The winery was founded in 1878 and it was one of the first wine companies run by ‘Veronese’ traders. Terenzio Biscardo was one of the first promoter of wine commercial activities starting in the early 1900s. To read more about the history of Biscardo – click here.
The wine is made in the same way as Amarone, by air-drying the grapes prior to fermentation which concentrates the flavours, giving an intense colour and flavour.
Denomination: Rosso Veneto IGT.
Production area: Veneto.
Alcohol content: 13,5%.
Colour: intense ruby red tending to garnet with ageing.
Bouquet: spicy with hints of cherry, black cherry and plum compote.
Taste: fine and velvety palate, persistent, with soft tannins at the end.
Service temperature: 18°-20° C.
Serving suggestions: Recommended with Pasta, white and red meats, fresh and aged cheeses.
Suitable for Vegetarians & Vegans.
Soil: The soil can generally be distinguished in: brown and red soil on silts or on loam rocks of Cretaceous age; compact red soil on basalt; compact red soil on Eocene limestone. Each valley gives different situations, although there is always a high calcareous concentration, with big stones quantity in the first half metre of the ground.
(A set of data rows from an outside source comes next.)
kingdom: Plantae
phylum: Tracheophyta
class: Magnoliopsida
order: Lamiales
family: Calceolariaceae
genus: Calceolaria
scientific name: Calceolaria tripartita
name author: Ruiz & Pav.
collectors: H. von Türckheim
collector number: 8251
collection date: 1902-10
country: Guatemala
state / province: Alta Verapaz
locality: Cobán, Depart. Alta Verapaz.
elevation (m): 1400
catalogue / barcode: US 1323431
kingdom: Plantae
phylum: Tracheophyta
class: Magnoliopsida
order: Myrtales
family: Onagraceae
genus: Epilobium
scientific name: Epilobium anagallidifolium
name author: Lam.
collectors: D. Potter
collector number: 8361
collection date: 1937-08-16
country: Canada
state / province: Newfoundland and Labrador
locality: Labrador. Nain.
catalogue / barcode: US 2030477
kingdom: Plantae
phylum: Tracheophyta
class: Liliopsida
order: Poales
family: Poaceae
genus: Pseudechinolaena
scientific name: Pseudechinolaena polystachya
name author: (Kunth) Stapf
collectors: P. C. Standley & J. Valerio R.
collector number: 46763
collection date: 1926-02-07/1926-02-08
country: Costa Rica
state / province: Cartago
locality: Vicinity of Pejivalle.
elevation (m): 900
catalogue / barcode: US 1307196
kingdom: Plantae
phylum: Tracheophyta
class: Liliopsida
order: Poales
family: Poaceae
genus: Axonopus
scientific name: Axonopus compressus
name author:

Maturation: A part of the grapes are slightly wilted before the soft pressing. The wine is then aged partly in steel tanks and partly in Tonneaux.
Appassimento: Our NEROPASSO is obtained partially using dried grapes.
The Appassimento is a unique method, which has always characterized the production of wines of our territory. This technique has its roots in a distant past and since Roman times it has been remembered. Over the centuries, this technique of “drying” the grapes before crushing was completed and today distinguishes the production of the great wines.
The experience needed to bring at the right point of drying the grapes for NEROPASSO is very high. To get an excellent wine, the Appassimento is essential. It is a very critical and delicate phase, also linked to the cycle of seasons.
The grapes perfectly ripe and healthy are selected at the time of the hand picking. The thinnest bunches are chosen, with the berries not too close one to another, so that the air can circulate. The grapes are laid out in large perforated plastic boxes, to ensure excellent ventilation. The boxes are stacked in the fruttaio, a large airy room and the grapes are periodically monitored so that the Appassimento takes place in a perfect way.